<aside> 🎯 Exploring and Analysing the dataset using Pandas & Plotly skills.

</aside>

Dataset

Kaggle Dataset, created by IBM

The data consists of coffee shop transactions in April 2019.

There are ~50,000 total transactions in the data set. The data consists of transactions from shops in New York City only.

Notebook

https://drive.google.com/file/d/1W9WTlLz2F2C-O17L71MpSZduWd0LF0UD/view?usp=drive_web

Deliverable

  1. Which products offer the best margins?
product_margin = coffee_df.groupby('product_type', as_index=False)['total_profit2'].agg('mean')
product_margin = product_margin.sort_values(by='total_profit2', ascending=False).head(10)

bar = px.bar(product_margin, x='product_type', y='total_profit2'
                ,title = 'Clothing Product offers the best margin'
                ,opacity=0.4
                ,color_discrete_sequence = ['red']
                ,labels={'product_type': 'Product', 'total_profit2': 'Margin'}
             )
bar.show()

Screenshot 2024-07-02 at 19.44.12.png

  1. Which products generate the most sales?
Product_sales = coffee_df.groupby('product_type', as_index=False)['line_item2'].count()
Product_sales = Product_sales.sort_values(by='line_item2', ascending=False).head(10)

bar = px.bar(Product_sales, x='product_type', y='line_item2'
                ,title = 'The Brewed Chai Tea has been the most sold Item'
                ,opacity=0.5
                ,color_discrete_sequence = ['orange']
                ,labels={'product_type': 'Product', 'line_item2': 'Count of Sales'}
             )
bar.show()

Screenshot 2024-07-02 at 19.30.34.png

Product_sales2 = coffee_df.groupby('product_type', as_index=False)['line_item2'].sum()
Product_sales2 = Product_sales2.sort_values(by='line_item2', ascending=False).head(10)

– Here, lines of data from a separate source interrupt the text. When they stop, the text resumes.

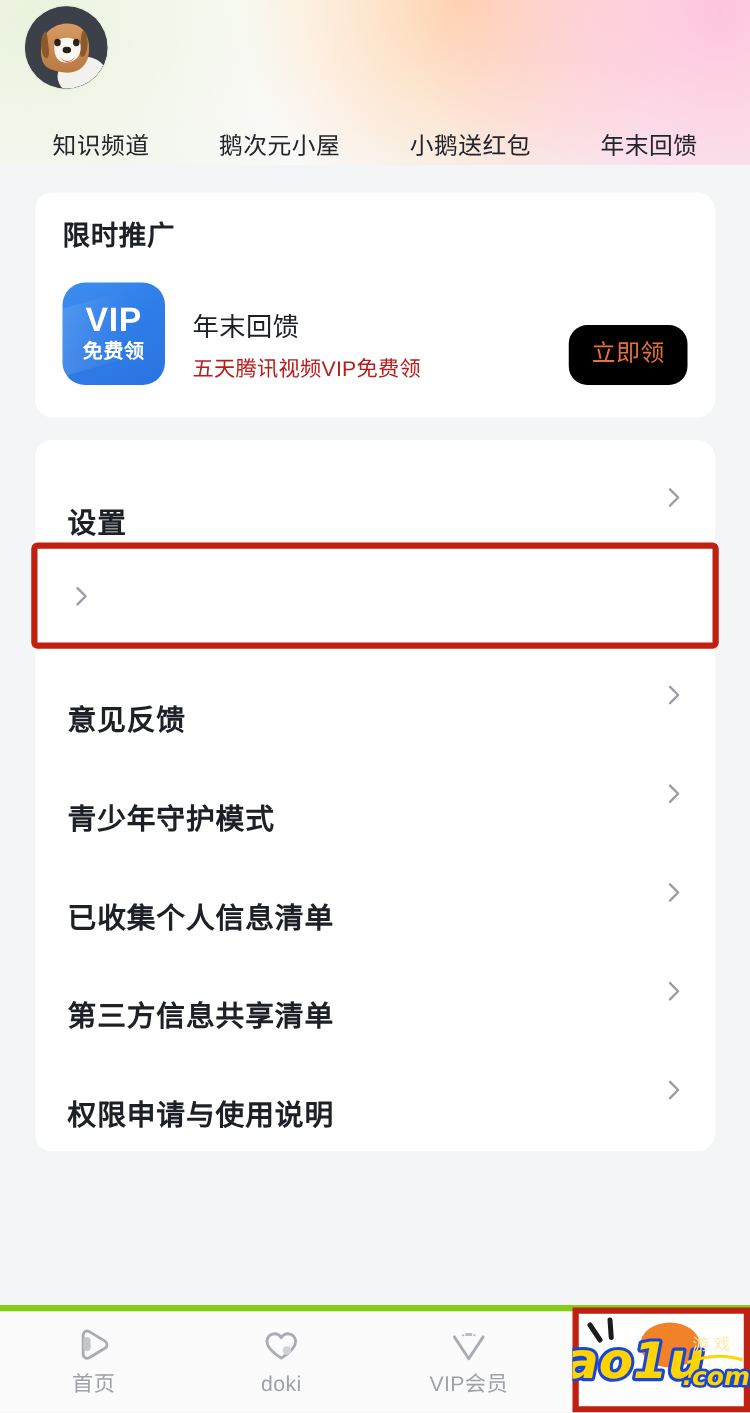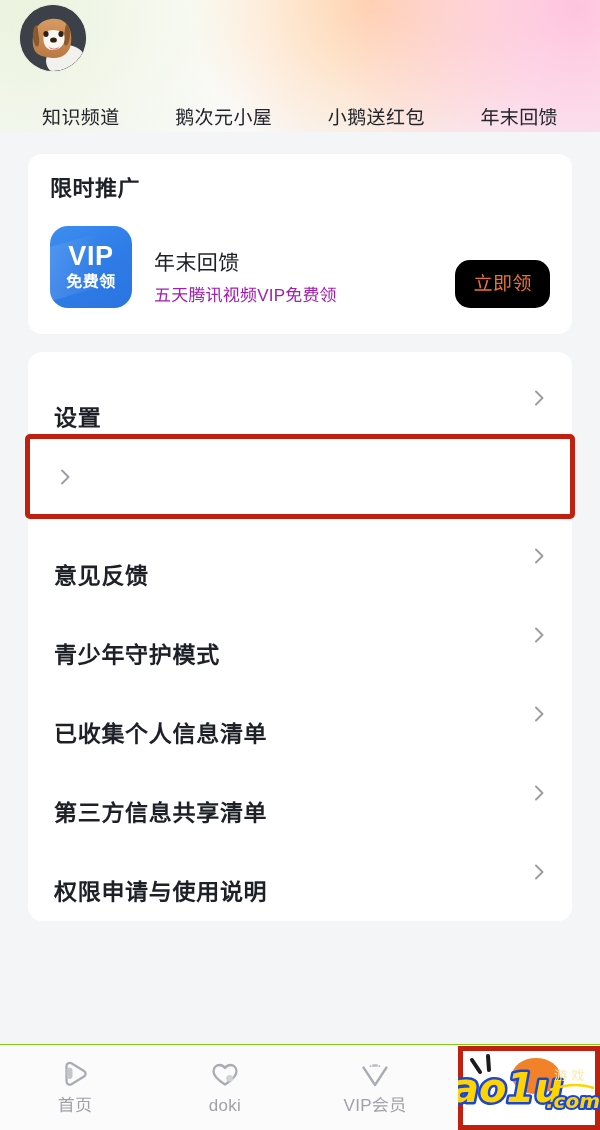--- a/index.html
+++ b/index.html
@@ -145,21 +145,21 @@
   }
   .promo-heading {
     font-size: 21px;
     color: #1d2026;
     line-height: 28px;
     letter-spacing: 0.4px;
   }
   .promo-sub {
     margin-top: 7px;
     font-size: 17px;
-    color: #a21caf;
+    color: #b91c1c;
     line-height: 24px;
     letter-spacing: 0.2px;
   }
   .claim-btn {
     flex: none;
     margin-left: 8px;
     background: #000000;
     color: #e8713a;
     font-size: 19px;
     border-radius: 15px;
@@ -209,21 +209,21 @@
     outline-offset: -2px;
     border-radius: 2px;
     z-index: 4;
   }
 
   
   .tabbar {
     flex: none;
     height: 86px;
     background: #fbfbfb;
-    border-top: 1px solid #84cc16;
+    border-top: 5px solid #84cc16;
     display: flex;
     align-items: center;
     position: relative;
   }
   .tab {
     flex: 1 1 0;
     height: 100%;
     display: flex;
     flex-direction: column;
     align-items: center;

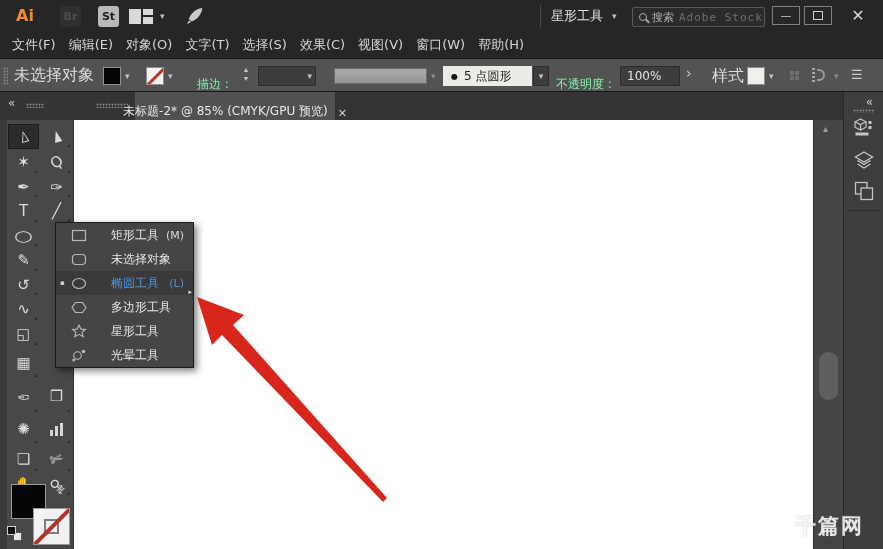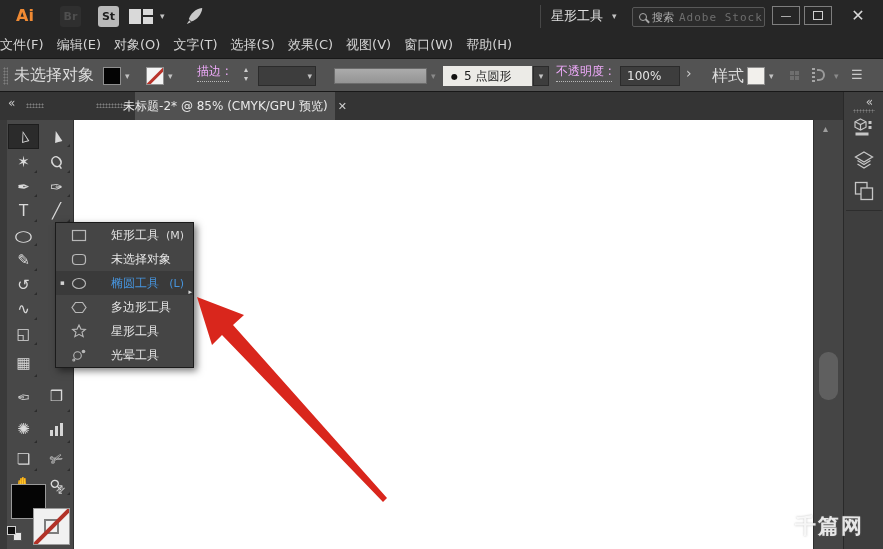--- a/index.html
+++ b/index.html
@@ -29,29 +29,29 @@
   .mag::after{content:"";position:absolute;width:5px;height:1.5px;background:#a9a9a9;right:-4px;bottom:-1px;transform:rotate(45deg);}
   .searchbox .s1{color:#b2b2b2;font-size:11px;white-space:nowrap;}
   .searchbox .s2{color:#6e6e6e;font-size:11px;font-family:"DejaVu Sans Mono","Liberation Mono",monospace;white-space:nowrap;letter-spacing:1px;}
   .winbtn{position:absolute;top:6px;height:19px;display:flex;align-items:center;justify-content:center;cursor:pointer;}
   .winbtn.min{left:772px;width:28px;border:1px solid #7e7e7e;color:#d2d2d2;font-size:11px;}
   .winbtn.max{left:804px;width:28px;border:1px solid #7e7e7e;}
   .maxbox{width:10px;height:9px;border:1px solid #cfcfcf;display:block;}
   .winbtn.close{left:840px;top:3px;width:36px;height:25px;color:#d8d8d8;font-size:16px;font-weight:bold;}
 
   
-  .menubar{position:absolute;left:0;top:32px;width:883px;height:26px;display:flex;align-items:center;gap:13px;background:#262626;}
+  .menubar{position:absolute;left:0;top:32px;width:883px;height:26px;display:flex;align-items:center;padding-left:12px;gap:13px;background:#262626;}
   .menu-item{color:#d4d4d4;font-size:13px;white-space:nowrap;cursor:pointer;}
 
   
   .controlbar{position:absolute;left:0;top:58px;width:883px;height:34px;background:#535353;border-top:1px solid #181818;border-bottom:1px solid #181818;}
   .grip{background-image:radial-gradient(circle,#7f7f7f 0.9px,transparent 1.1px);background-size:3px 3px;}
   .cb-grip{position:absolute;left:3px;top:8px;width:5px;height:18px;}
   .cb-label{position:absolute;top:0;line-height:32px;font-size:16px;color:#dcdcdc;white-space:nowrap;text-align:center;}
-  .cb-link{position:absolute;top:4px;font-size:12px;color:#f0abfc;border-bottom:1px dotted #b9b9b9;padding-bottom:1px;white-space:nowrap;cursor:pointer;}
+  .cb-link{position:absolute;top:17px;font-size:12px;color:#86efac;border-bottom:1px dotted #b9b9b9;padding-bottom:1px;white-space:nowrap;cursor:pointer;}
   .nosel{left:14px;}
   .swatch{position:absolute;top:8px;width:18px;height:18px;border:1px solid #8f8f8f;}
   .fillsw{left:103px;background:#040404;}
   .strokesw{left:146px;background:#f4f4f4;overflow:hidden;}
   .slash2{position:absolute;left:-4px;top:7px;width:26px;height:2.5px;background:#b8332a;transform:rotate(-45deg);}
   .stroke-l{left:197px;}
   .stepper{position:absolute;left:244px;top:7px;display:flex;flex-direction:column;line-height:1;cursor:pointer;}
   .stepper i{font-style:normal;color:#cccccc;font-size:8px;height:9px;}
   .combo{position:absolute;top:7px;height:20px;background:#3d3d3d;border:1px solid #2b2b2b;}
   .stroke-combo{left:258px;width:58px;}
@@ -73,21 +73,21 @@
   .shapeicon .arc{width:8px;height:12px;border:2px solid #9b9b9b;border-left:none;border-radius:0 6px 6px 0;}
   .cbmenu{position:absolute;left:851px;top:8px;color:#c9c9c9;font-size:13px;cursor:pointer;}
   .dim{color:#8a8a8a;}
 
   
   .tabrow{position:absolute;left:0;top:92px;width:843px;height:28px;background:#343434;}
   .collapse{color:#c9c9c9;font-size:12px;line-height:1;cursor:pointer;}
   .tr-collapse{position:absolute;left:8px;top:5px;}
   .g1{position:absolute;left:26px;top:11px;width:18px;height:5px;}
   .g2{position:absolute;left:96px;top:11px;width:32px;height:5px;}
-  .doc-tab{position:absolute;left:135px;top:0;height:28px;width:200px;background:#515151;display:flex;align-items:center;justify-content:center;gap:10px;cursor:pointer;}
+  .doc-tab{position:absolute;left:135px;top:0;height:28px;width:200px;background:#515151;display:flex;align-items:flex-end;justify-content:center;gap:10px;cursor:pointer;}
   .tab-title{color:#e9e9e9;font-size:12px;white-space:nowrap;}
   .tab-close{color:#cfcfcf;font-size:11px;cursor:pointer;}
 
   
   .tools{position:absolute;left:0;top:120px;width:74px;height:429px;background:#484848;border-right:1px solid #303030;z-index:10;}
   .tools::before{content:"";position:absolute;left:0;top:0;width:7px;height:100%;background:#3a3a3a;}
   .tools-grid{position:absolute;left:8px;top:4px;display:grid;grid-template-columns:33px 33px;grid-template-rows:25px 26px 24px 25px 24px 25px 24px 25px 25px 32px 35px 31px 28px 24px;}
   .tool{position:relative;display:flex;align-items:center;justify-content:center;width:31px;cursor:pointer;}
   .tool:not(.empty)::after{content:"";position:absolute;right:2px;bottom:2px;border-left:3px solid transparent;border-bottom:3px solid #2c2c2c;}
   .tool.active{background:#2b2b2b;border:1px solid #1d1d1d;}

bar = px.bar(Product_sales2, x='product_type', y='line_item2'
                ,title = 'But the Barista Espresso generates the most Revenue'
                ,opacity=0.4
                ,color_discrete_sequence = ['green']
                ,labels={'product_type': 'Product', 'line_item2': 'Count of Sales'}
             )
bar.show()

Screenshot 2024-07-02 at 19.34.30.png

  1. Are particular customer groups spending more?
# Part 1 - How much Customer infomation do we have?
print(coffee_df['customer_generation'].info())
print('------------------------')
print(round(24852/49894*100,2),'% of data missing')
# Out of 49894, only 24852 customer have their generation specified (49.81 %).
## Data is having limitations here